While the politicians present this as a matter of national security and a patriotic way to combat the power of China, it’s not as simple as they claim.
They failed to mention, or perhaps are unaware, that Graphite One is working with a Chinese company, Sunrise New Energy Materials Co. Ltd., to “develop an agreement to share expertise and technology for the design, construction, and operation of Graphite One’s proposed U.S.-based graphite material manufacturing facility.”
The Chinese have expertise that is missing in North America for graphite development. The Chinese company is already making sample batteries with graphite mined at the company’s Alaska claims to help generate business with autpmakers.
Sunrise New Energy Co. was known as Global Internet of the People Inc. until a year ago.
This project is really about a small Canadian mining company trying to earn a profit on public resources in Alaska by finding a niche and exploiting it.
This mining project and others would be fine with me, but not until the state increases its minuscule mining taxes.
The Alaska Congressional delegation, the governor and the Legislature won’t ask the essential questions in that regard, though it is more important than the appeals to patriotism. The Alaska mining license tax has not changed since 1955.
The 7 percent Alaska mining tax on net profits is not based on the amount of the resource or the value of the resource. Graphite is the major ingredient in batteries for electric vehicles, the country will need a lot more of it and it makes no sense to be entirely dependent on China.
Regarding the Graphite One subsidy for the feasibility study, the Congressional delegation said the study is needed to move the project ahead.
The company’s goal is to mine graphite in Alaska on state land and barge it to Washington where it plans to build a manufacturing facility. An 18-mile access road will have to be constructed from the graphite site near Nome.
Entrepreneur Anthony Huston, the president and CEO of Graphite One, lives in British Columbia, where the company is headquartered. He has raised more than $150 million in his career on various projects, the company says.

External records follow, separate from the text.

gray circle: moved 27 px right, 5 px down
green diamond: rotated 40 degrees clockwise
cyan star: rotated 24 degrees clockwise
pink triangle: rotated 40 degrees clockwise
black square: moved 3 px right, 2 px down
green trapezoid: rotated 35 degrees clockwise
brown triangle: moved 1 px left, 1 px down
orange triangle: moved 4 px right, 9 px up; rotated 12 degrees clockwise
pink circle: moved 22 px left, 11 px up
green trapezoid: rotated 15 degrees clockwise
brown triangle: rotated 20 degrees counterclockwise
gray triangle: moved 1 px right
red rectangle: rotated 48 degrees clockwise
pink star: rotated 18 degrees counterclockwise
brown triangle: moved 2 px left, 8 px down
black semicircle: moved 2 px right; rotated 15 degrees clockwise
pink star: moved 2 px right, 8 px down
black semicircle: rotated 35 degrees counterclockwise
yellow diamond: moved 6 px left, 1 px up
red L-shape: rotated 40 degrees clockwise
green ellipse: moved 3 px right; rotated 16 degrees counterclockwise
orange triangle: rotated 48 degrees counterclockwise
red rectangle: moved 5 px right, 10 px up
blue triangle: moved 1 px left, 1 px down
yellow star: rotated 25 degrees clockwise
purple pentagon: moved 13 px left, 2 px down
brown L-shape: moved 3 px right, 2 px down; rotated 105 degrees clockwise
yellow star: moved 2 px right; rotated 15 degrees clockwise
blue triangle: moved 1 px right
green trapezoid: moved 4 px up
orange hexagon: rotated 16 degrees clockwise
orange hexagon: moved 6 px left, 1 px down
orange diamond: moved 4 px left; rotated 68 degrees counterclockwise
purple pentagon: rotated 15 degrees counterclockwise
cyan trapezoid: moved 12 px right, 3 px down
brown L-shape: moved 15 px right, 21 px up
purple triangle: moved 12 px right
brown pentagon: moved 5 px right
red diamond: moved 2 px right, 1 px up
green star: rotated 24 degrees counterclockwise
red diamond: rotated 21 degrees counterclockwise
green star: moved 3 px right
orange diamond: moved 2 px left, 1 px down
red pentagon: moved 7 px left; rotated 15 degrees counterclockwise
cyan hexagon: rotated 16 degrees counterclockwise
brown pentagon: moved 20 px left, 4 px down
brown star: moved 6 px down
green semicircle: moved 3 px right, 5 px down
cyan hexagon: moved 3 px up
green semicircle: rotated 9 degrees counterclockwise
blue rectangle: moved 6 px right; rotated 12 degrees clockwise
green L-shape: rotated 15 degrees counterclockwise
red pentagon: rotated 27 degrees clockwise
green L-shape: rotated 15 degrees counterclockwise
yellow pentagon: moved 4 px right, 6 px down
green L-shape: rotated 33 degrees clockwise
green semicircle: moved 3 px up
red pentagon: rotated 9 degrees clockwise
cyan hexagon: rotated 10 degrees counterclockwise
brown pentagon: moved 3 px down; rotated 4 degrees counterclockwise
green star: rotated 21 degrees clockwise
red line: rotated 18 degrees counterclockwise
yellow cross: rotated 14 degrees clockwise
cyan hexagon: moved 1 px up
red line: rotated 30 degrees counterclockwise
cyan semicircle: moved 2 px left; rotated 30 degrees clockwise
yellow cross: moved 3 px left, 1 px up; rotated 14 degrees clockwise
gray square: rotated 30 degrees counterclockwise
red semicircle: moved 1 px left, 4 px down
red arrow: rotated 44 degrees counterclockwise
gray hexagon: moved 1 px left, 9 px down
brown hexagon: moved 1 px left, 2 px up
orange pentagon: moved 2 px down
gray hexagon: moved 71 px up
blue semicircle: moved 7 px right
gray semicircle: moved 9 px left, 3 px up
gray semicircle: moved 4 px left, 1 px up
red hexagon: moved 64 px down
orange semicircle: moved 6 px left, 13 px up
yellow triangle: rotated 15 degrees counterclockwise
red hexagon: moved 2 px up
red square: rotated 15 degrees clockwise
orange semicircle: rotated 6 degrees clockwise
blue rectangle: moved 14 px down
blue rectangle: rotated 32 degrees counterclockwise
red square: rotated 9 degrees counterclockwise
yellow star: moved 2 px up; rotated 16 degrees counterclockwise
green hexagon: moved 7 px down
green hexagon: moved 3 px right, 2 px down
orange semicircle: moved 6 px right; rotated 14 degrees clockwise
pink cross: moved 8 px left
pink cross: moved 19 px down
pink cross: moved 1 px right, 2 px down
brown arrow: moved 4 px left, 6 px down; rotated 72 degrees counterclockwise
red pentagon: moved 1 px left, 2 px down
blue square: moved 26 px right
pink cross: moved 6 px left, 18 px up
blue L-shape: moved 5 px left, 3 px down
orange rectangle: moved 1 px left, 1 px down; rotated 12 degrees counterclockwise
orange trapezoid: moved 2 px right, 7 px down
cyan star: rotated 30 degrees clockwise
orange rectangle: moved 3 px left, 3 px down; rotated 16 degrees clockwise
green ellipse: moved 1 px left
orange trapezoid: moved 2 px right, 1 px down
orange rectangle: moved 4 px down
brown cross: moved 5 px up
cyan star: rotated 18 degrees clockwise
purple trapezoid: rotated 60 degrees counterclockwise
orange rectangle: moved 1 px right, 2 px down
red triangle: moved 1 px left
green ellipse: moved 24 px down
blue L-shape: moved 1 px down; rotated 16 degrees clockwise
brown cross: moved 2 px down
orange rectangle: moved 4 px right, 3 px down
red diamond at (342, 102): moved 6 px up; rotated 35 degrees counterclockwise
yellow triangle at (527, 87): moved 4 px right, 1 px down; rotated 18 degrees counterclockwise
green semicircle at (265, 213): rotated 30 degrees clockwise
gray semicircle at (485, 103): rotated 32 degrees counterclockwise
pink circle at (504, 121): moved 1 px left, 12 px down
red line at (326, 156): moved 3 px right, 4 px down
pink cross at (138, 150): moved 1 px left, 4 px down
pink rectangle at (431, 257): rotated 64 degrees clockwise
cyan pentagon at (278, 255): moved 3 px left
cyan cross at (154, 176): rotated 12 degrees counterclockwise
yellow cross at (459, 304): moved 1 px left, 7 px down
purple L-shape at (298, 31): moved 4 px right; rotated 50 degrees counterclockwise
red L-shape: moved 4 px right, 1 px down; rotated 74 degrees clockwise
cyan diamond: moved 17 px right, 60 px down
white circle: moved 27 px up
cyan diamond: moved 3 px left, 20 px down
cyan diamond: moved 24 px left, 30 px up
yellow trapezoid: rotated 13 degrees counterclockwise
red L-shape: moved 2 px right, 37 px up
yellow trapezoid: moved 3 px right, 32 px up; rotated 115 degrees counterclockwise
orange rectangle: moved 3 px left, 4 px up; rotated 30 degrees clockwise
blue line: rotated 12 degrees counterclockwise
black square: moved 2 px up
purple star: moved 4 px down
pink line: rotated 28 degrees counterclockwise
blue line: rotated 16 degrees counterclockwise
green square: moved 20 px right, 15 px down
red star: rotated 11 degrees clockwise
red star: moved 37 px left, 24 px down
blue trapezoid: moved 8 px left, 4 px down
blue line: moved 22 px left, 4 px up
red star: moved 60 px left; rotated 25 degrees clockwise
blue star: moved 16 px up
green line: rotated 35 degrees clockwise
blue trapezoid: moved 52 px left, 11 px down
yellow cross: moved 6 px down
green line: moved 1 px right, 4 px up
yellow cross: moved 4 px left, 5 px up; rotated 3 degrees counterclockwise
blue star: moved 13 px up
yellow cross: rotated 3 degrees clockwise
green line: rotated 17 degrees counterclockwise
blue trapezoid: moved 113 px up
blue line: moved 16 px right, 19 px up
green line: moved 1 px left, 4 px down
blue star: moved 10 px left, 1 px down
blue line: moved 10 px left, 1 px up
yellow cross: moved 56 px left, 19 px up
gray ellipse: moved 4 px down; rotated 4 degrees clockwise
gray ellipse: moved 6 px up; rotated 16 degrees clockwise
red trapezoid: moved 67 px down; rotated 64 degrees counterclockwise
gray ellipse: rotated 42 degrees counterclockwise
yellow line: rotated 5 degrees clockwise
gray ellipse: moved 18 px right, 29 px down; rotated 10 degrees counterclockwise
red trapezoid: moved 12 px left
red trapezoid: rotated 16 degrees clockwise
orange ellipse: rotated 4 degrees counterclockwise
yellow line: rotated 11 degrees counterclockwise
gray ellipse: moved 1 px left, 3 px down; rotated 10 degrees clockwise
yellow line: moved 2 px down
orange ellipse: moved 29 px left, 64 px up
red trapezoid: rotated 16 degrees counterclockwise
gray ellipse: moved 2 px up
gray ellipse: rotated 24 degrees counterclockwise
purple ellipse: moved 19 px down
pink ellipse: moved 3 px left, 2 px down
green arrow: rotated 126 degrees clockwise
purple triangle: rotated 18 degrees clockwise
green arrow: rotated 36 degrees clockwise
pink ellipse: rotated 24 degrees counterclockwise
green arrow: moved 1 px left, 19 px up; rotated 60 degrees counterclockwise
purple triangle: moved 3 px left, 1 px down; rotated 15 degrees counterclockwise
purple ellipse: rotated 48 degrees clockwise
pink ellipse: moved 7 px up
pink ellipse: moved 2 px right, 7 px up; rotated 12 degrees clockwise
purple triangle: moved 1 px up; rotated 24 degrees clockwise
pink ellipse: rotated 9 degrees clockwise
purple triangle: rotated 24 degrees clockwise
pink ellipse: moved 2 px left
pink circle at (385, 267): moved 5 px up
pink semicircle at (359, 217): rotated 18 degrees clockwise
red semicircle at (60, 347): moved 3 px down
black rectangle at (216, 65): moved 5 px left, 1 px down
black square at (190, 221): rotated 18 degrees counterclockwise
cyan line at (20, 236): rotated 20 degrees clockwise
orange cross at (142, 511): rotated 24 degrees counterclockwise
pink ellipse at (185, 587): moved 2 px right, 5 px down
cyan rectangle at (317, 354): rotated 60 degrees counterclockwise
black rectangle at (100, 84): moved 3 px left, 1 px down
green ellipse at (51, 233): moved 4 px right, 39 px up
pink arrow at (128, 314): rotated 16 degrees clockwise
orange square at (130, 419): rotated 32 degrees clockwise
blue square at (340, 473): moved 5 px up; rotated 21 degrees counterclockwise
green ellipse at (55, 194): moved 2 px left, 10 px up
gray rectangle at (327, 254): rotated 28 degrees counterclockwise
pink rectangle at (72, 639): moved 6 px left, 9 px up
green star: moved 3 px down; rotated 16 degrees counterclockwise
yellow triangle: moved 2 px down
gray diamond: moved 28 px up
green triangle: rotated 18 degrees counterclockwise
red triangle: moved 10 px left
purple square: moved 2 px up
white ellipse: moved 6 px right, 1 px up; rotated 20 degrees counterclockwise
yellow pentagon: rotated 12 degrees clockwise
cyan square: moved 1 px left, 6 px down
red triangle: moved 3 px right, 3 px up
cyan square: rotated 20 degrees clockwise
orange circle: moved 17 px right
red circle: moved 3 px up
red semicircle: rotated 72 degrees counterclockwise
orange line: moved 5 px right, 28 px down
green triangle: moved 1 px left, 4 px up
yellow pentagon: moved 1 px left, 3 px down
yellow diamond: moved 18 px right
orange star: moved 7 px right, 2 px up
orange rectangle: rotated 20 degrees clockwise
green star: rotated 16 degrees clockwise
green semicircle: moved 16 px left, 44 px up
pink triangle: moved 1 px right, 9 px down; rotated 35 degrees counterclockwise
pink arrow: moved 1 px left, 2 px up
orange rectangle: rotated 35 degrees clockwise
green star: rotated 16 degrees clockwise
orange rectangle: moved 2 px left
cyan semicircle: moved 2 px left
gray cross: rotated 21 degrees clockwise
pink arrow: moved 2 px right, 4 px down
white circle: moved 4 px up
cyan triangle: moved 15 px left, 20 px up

He has a base salary of $450,000, received a $300,000 bonus for work last year and has received stock options, as well as restricted stock units valued at $1.1 million. He owns 548,000 shares of the company stock, which rose 14 percent Monday to $1.20 on news of the federal grant.
Here is the prefeasibility study.
In an interview last November, Huston claimed that the feasibility study was already under way. In a 2022 year-end report, the company said the feasibility was under way on an accelerated basis and expected to be completed by the fourth quarter of 2024, “subject to funding availability.”
He told investors in April that the study would be accelerated and finished by November 2024.
In the press release Monday after the announcement of the $37.5 million federal subsidy, Huston said the money will be used to accelerate the study. The Washington Post said the federal subsidy will cut the time it takes to finish the study to 15 months, meaning late 2024.
The Defense Department press release claimed the grant would accelerate the study “by a full year.” These acceleration claims are contradictory.